Exercise:
Transcribe the entries exactly as given and skip whatever images they hold.

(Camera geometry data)
--*--

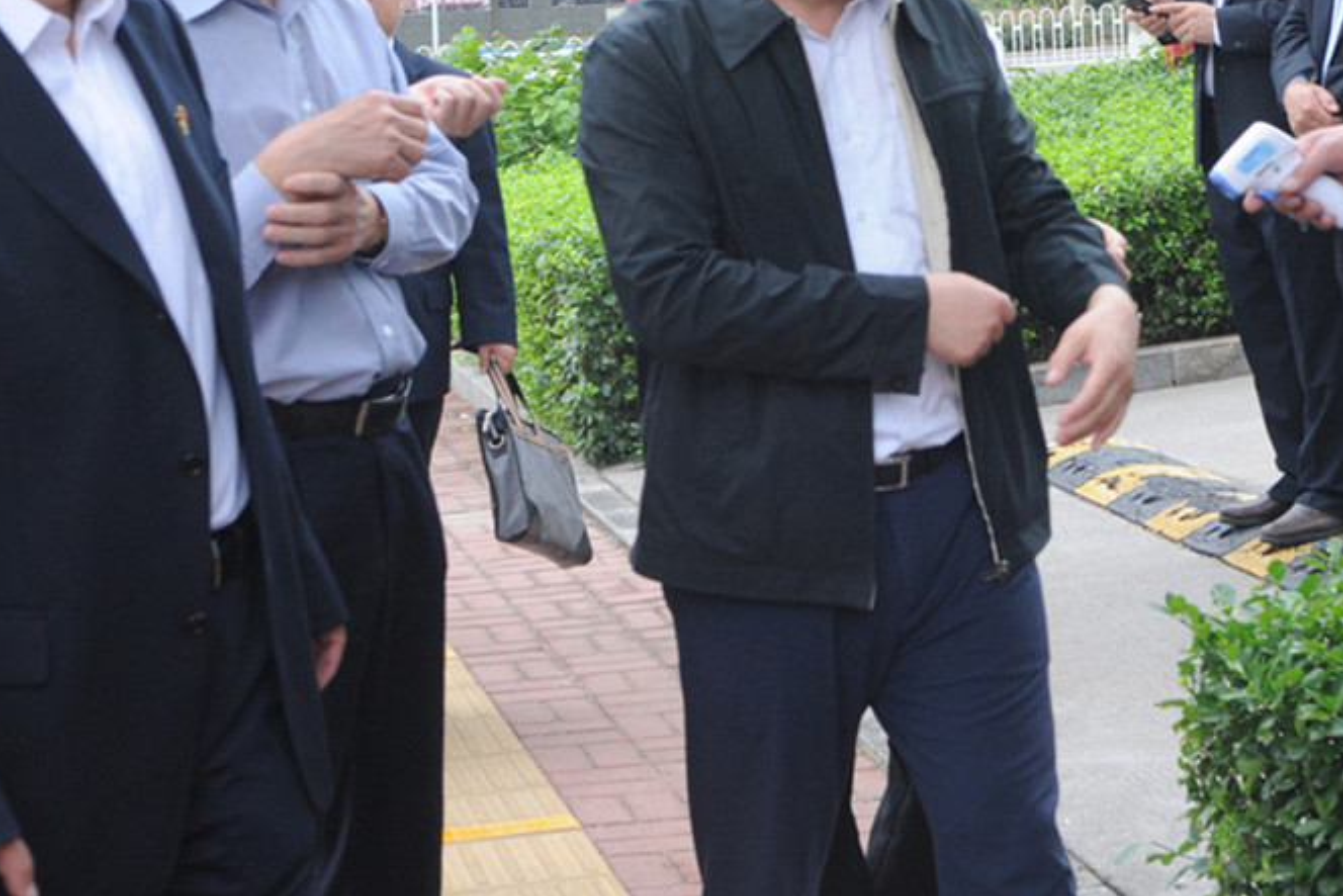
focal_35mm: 86
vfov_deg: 15.8
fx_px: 3209
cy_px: 154
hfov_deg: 23.6
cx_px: 765
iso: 1600
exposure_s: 1/200
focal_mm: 44
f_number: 7.1
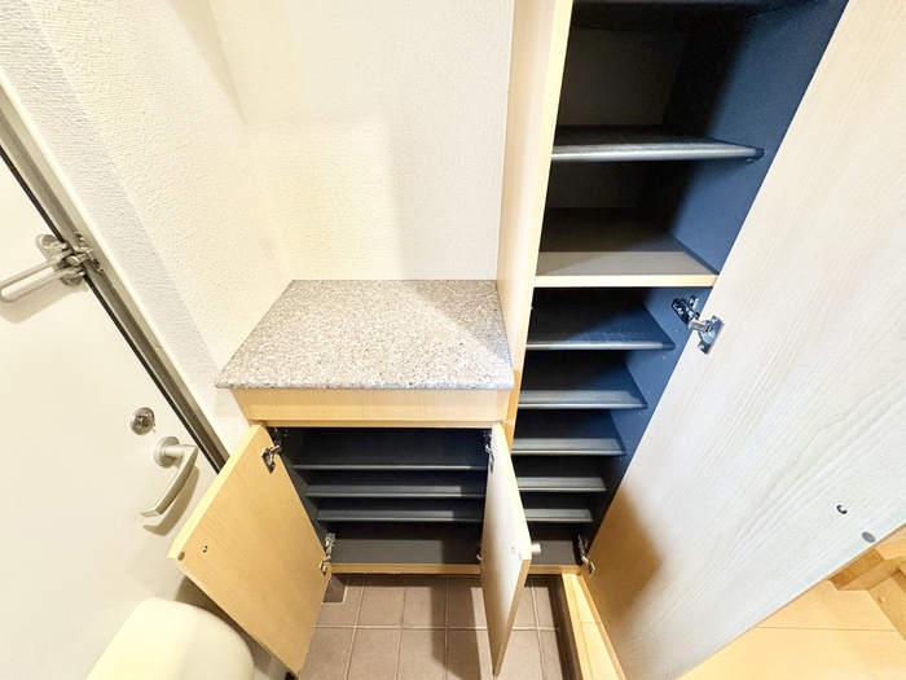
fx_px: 366
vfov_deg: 85.7
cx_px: 453
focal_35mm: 14
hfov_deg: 102.1
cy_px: 340
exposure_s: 1/40
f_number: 2.2
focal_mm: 2.22
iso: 800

--*--

Your response:
focal_35mm: 86
vfov_deg: 15.8
fx_px: 3209
cy_px: 154
hfov_deg: 23.6
cx_px: 765
iso: 1600
exposure_s: 1/200
focal_mm: 44
f_number: 7.1
fx_px: 366
vfov_deg: 85.7
cx_px: 453
focal_35mm: 14
hfov_deg: 102.1
cy_px: 340
exposure_s: 1/40
f_number: 2.2
focal_mm: 2.22
iso: 800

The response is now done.